WHAT THE TASK REQUIRES —
Transcribe the data below verbatim from the line with "done in Python." to the line with "### Overview". Include both of those lines.

START MATERIAL SHOWN

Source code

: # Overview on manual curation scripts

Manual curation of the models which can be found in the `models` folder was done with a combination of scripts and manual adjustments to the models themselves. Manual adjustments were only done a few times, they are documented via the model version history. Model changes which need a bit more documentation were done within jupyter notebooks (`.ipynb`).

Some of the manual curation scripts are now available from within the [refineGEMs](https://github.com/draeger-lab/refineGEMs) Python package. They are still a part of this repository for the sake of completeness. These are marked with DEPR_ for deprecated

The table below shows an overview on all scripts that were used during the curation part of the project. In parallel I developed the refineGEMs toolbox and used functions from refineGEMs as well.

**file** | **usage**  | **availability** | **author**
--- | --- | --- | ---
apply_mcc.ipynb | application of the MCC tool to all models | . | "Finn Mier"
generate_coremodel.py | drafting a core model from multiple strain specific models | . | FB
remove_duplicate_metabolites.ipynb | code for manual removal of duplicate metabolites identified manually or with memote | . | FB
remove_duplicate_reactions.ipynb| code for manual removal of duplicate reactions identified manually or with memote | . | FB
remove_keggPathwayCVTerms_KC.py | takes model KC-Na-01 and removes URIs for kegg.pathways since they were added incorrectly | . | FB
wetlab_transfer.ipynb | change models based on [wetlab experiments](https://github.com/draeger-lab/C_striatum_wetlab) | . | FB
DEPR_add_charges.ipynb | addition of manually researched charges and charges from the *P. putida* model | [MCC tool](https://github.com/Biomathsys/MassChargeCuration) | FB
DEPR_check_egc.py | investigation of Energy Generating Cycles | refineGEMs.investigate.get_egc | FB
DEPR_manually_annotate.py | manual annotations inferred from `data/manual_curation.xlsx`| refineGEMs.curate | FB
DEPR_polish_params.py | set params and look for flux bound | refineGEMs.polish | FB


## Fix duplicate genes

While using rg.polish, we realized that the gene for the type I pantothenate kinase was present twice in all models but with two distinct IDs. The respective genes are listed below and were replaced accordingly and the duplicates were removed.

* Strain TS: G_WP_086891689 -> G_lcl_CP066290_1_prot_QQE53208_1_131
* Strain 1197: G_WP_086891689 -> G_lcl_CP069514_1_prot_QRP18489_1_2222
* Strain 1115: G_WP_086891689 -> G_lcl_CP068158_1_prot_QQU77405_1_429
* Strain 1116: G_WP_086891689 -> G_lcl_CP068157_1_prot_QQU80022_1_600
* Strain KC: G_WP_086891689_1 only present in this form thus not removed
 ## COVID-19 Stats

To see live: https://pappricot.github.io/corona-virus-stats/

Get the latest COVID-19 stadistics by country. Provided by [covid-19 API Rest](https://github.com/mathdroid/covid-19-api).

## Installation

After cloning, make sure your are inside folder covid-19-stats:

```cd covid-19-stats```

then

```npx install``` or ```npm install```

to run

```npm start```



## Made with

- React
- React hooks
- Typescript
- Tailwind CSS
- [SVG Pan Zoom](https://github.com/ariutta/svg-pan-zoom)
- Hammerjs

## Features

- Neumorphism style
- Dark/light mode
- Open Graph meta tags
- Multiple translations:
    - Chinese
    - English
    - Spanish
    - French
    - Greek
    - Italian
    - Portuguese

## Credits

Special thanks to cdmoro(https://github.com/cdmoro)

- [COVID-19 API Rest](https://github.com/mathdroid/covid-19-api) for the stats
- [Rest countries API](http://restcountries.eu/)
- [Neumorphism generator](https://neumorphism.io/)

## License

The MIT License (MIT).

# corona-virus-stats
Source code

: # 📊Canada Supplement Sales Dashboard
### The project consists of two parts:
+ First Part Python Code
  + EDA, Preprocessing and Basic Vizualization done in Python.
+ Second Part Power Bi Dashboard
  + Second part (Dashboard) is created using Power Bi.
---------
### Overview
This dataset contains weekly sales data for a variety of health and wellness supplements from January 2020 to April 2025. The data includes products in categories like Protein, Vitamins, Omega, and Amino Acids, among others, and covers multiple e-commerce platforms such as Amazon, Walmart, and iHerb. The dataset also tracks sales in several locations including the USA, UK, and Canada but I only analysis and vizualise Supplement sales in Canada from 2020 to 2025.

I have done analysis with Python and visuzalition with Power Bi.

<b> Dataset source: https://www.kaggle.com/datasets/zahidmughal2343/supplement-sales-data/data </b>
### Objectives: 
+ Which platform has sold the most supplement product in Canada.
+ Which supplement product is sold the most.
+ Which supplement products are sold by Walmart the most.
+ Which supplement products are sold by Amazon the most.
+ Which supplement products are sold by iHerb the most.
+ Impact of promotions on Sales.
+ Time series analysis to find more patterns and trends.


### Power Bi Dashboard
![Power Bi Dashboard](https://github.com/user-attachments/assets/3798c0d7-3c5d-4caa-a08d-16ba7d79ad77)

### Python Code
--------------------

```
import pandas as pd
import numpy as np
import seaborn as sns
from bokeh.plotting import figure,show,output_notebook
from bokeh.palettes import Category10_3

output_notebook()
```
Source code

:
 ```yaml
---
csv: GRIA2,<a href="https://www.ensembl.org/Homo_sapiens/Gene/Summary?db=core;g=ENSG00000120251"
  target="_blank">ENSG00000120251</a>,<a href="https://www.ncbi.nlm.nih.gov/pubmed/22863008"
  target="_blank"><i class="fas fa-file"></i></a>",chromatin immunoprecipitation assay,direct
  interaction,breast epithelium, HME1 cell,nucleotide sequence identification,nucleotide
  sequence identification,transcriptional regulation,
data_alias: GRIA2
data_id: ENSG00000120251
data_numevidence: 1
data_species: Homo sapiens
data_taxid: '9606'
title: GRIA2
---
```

END MATERIAL SHOWN

TASK OUTPUT —
  + EDA, Preprocessing and Basic Vizualization done in Python.
+ Second Part Power Bi Dashboard
  + Second part (Dashboard) is created using Power Bi.
---------
### Overview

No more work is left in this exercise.